**Assigned task**
Looking only at the lines below that contain "evitemos", give the number of them and no other text.

**Available data**
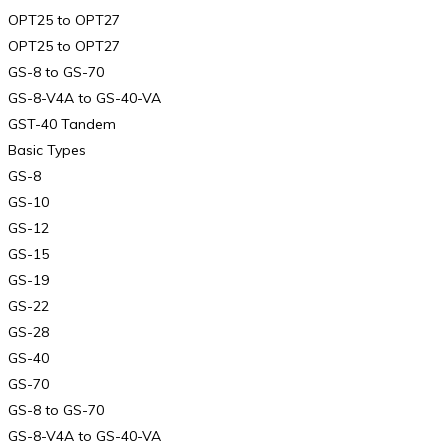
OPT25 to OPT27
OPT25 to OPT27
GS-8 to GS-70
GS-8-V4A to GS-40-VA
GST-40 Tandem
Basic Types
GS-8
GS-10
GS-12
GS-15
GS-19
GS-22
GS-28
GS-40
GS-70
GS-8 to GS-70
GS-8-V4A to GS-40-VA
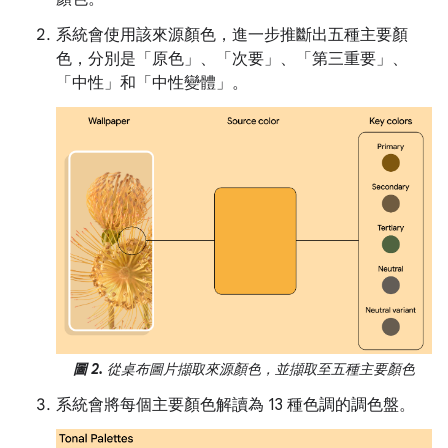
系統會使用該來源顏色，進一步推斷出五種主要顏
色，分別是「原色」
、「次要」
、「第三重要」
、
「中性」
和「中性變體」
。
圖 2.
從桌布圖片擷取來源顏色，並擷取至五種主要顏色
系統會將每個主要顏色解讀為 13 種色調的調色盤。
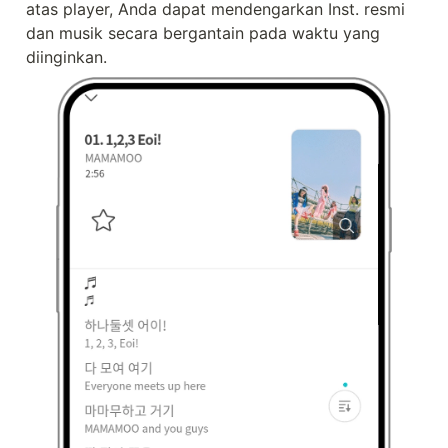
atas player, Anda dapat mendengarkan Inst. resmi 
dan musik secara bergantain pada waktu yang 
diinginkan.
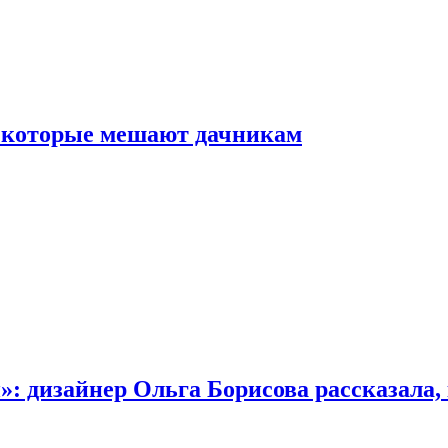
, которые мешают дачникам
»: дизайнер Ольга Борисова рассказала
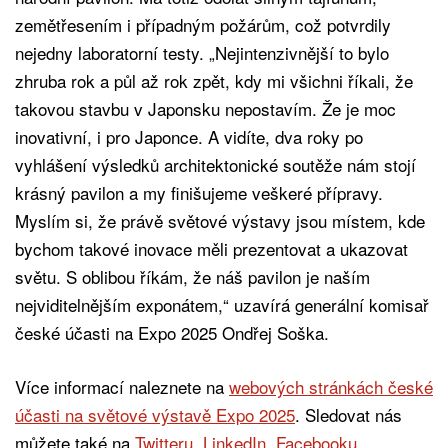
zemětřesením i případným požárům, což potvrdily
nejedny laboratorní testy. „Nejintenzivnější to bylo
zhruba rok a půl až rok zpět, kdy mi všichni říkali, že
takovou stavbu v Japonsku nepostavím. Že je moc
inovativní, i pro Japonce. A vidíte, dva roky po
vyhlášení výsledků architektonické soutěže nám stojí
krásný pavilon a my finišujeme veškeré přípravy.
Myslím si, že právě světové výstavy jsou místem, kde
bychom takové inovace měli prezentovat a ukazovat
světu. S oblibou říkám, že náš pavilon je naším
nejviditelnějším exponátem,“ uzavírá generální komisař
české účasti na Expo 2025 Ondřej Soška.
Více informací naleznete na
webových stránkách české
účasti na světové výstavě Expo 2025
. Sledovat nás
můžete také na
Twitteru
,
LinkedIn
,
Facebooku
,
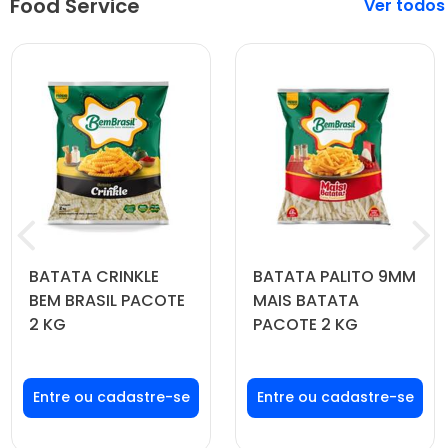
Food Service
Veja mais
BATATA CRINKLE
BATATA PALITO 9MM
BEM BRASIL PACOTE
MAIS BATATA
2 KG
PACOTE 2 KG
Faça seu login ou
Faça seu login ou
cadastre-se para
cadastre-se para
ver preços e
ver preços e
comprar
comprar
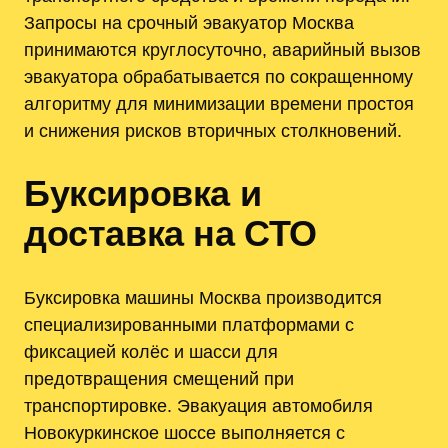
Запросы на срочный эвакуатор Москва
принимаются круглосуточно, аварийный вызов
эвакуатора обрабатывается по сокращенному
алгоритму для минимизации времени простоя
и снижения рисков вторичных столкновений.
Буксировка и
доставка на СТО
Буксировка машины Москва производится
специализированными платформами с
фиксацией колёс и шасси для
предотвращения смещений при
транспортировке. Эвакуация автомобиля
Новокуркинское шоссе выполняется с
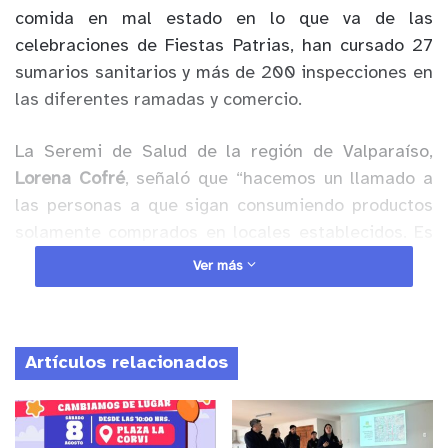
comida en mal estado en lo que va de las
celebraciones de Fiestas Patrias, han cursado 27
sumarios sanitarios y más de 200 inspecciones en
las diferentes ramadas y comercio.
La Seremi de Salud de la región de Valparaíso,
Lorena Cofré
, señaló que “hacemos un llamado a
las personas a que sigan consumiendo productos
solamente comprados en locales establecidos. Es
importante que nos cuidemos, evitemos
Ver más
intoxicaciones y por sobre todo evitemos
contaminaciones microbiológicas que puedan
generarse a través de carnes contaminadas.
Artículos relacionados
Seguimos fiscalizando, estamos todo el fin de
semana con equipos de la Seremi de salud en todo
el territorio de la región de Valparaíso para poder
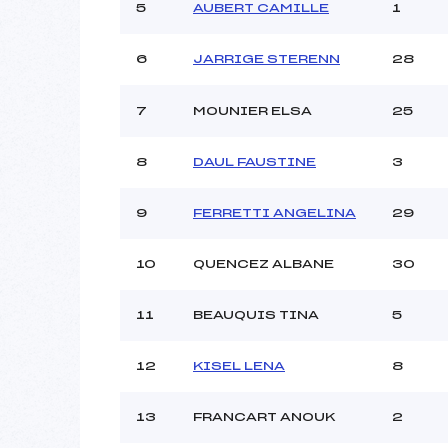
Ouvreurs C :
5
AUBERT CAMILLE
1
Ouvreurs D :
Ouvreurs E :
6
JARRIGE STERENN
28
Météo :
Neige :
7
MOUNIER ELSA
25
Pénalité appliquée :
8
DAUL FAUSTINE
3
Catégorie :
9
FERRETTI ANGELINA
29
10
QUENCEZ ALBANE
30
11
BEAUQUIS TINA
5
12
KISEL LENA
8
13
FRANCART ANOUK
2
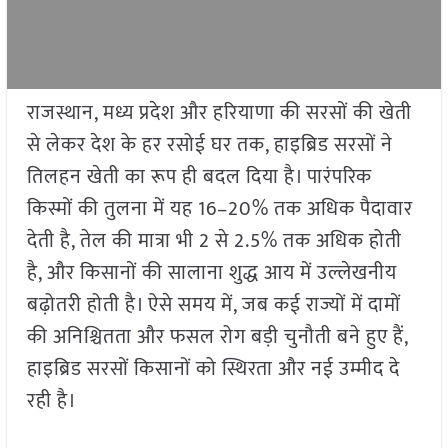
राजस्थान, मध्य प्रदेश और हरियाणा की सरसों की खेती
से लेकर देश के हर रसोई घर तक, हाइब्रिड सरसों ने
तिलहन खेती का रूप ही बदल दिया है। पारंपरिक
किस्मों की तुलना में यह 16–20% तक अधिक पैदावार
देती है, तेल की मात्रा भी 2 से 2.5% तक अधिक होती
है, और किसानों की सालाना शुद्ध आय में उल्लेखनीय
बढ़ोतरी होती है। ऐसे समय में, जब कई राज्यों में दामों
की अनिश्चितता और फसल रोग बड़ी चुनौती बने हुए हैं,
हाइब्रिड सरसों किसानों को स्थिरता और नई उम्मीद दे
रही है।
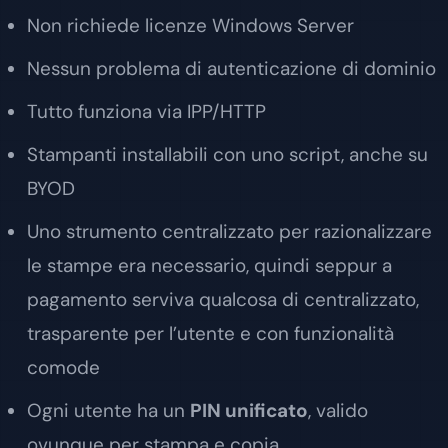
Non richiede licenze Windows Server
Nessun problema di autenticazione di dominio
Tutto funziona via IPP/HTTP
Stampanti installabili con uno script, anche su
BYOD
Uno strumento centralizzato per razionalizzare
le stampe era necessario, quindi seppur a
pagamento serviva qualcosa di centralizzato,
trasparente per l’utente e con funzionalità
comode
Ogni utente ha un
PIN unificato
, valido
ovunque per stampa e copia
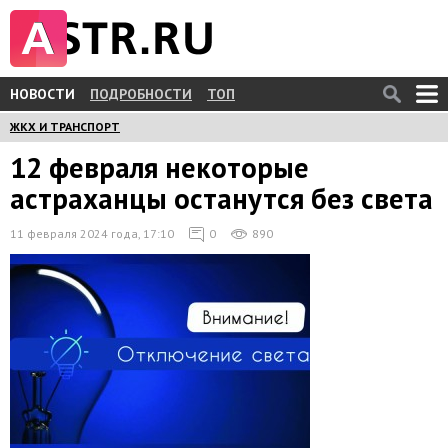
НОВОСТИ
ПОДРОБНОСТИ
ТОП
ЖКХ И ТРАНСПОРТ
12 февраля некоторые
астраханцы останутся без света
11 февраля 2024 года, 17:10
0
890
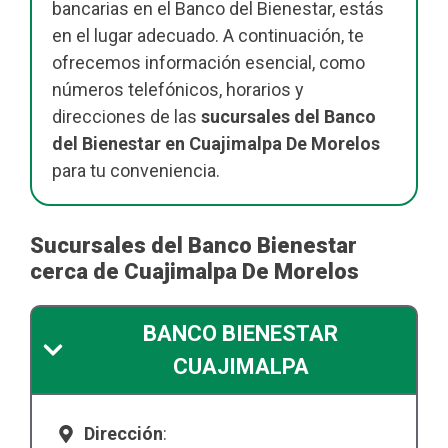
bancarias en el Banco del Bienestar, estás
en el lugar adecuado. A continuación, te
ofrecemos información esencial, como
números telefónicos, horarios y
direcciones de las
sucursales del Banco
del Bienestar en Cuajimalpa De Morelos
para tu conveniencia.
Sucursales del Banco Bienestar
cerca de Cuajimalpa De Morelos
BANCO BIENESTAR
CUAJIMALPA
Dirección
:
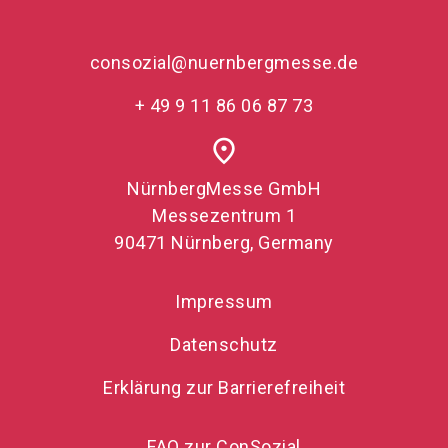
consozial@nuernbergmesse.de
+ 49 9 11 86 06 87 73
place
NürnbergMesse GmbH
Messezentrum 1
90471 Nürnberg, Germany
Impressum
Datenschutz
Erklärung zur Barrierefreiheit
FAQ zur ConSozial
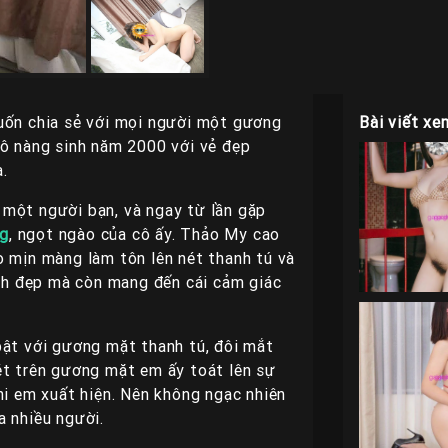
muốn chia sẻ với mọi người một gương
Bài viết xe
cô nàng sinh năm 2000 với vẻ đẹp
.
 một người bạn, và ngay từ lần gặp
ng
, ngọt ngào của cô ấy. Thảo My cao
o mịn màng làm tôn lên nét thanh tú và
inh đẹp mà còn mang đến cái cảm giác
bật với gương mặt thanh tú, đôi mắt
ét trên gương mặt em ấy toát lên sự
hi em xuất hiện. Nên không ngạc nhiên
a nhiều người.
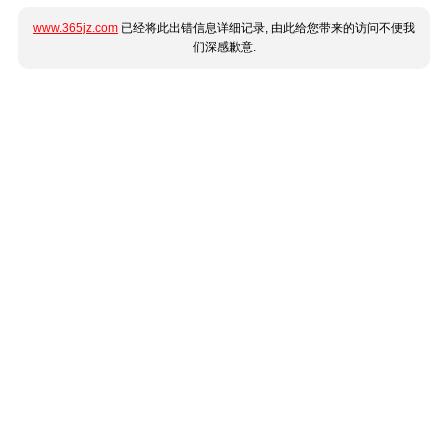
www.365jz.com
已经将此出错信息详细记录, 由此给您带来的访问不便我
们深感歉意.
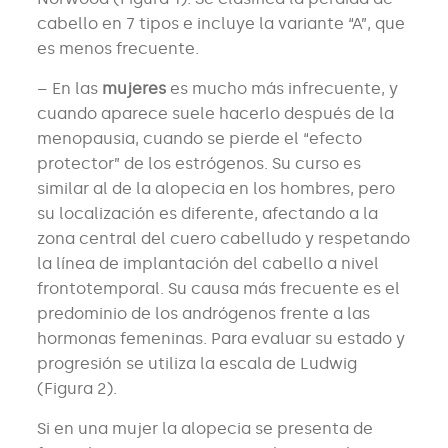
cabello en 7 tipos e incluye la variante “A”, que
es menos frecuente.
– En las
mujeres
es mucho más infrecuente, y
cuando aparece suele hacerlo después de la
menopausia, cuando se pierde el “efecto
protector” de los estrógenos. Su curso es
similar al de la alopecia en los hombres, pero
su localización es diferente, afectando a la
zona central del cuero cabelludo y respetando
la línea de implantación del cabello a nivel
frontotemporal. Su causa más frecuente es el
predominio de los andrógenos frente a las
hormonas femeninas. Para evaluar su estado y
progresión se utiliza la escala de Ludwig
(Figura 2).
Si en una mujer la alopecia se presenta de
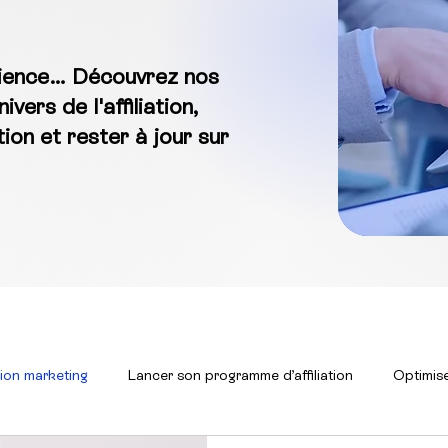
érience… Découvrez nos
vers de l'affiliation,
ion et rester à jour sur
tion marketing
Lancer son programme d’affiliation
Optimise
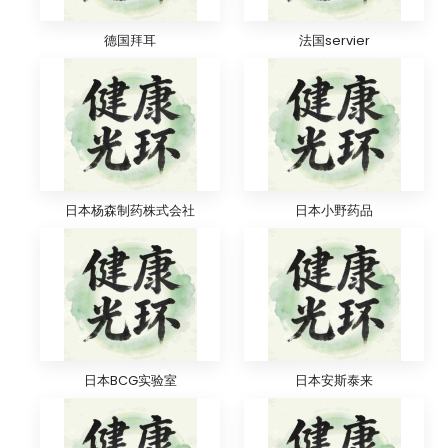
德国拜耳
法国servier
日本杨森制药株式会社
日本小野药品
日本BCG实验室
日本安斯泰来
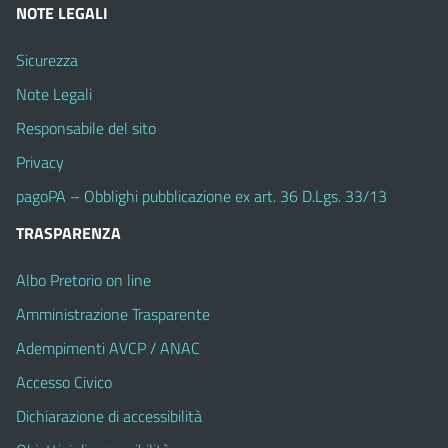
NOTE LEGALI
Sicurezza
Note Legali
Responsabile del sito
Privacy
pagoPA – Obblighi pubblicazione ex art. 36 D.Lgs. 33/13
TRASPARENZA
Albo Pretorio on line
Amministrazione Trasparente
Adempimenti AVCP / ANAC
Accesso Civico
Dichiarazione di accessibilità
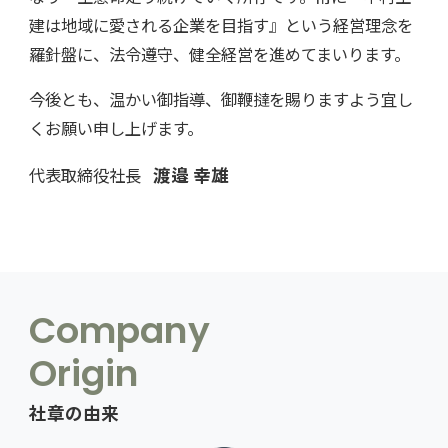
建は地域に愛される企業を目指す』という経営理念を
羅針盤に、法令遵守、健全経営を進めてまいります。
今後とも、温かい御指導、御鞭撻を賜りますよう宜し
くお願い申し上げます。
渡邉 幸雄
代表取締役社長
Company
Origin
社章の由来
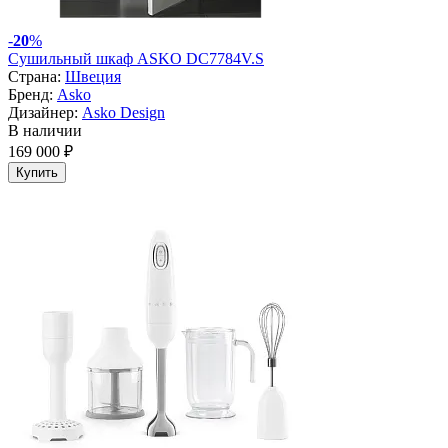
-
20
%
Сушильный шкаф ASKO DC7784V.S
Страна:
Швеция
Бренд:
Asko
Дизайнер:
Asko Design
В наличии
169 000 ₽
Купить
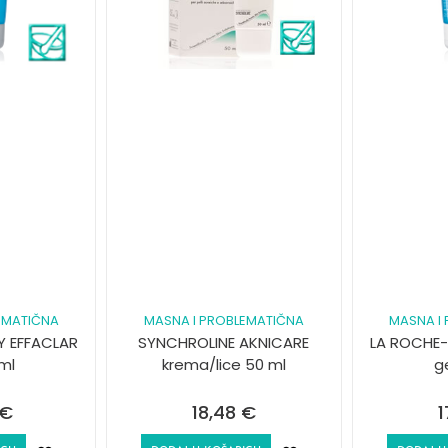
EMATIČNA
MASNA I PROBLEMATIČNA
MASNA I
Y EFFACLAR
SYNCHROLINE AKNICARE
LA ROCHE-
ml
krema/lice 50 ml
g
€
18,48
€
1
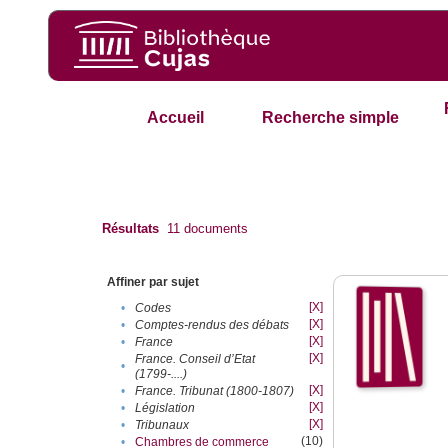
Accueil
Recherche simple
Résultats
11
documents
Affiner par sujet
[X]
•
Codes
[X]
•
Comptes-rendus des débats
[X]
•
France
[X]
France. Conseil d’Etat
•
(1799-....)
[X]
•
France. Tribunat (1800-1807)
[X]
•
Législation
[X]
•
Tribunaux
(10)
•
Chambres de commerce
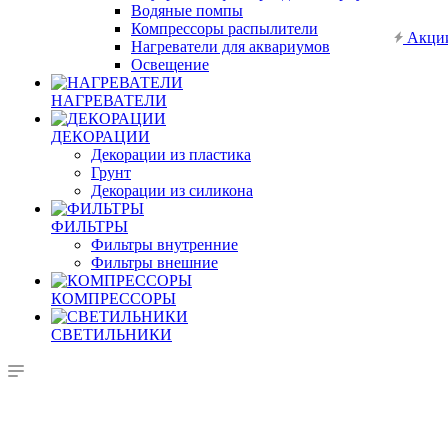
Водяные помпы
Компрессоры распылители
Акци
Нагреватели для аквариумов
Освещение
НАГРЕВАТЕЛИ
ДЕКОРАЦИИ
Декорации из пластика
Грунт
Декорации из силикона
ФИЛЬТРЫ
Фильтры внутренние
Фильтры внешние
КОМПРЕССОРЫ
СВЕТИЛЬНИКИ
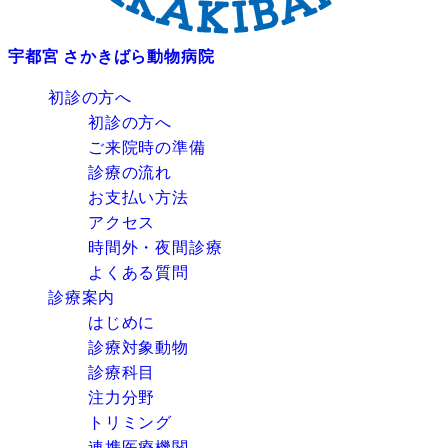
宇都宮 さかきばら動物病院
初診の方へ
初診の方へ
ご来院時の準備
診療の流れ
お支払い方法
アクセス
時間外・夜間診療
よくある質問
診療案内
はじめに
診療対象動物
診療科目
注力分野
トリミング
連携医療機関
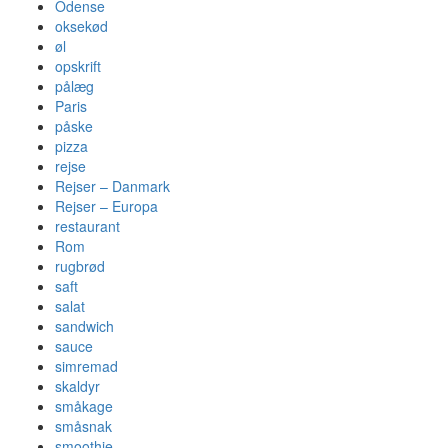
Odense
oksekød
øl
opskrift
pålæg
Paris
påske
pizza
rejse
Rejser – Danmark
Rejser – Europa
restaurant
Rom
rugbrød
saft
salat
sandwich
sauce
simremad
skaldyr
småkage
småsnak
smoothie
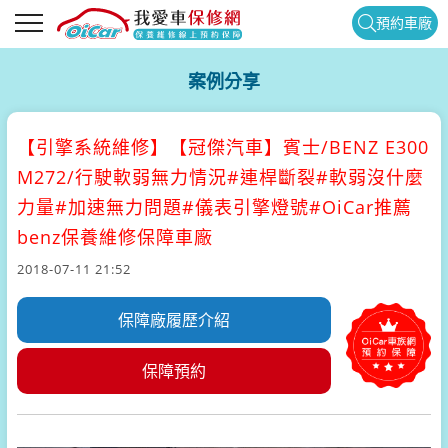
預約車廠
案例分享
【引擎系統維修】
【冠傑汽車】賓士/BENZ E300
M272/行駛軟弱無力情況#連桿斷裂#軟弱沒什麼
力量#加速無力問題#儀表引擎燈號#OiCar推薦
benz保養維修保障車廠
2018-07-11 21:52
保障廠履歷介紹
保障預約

**Exercise output**
2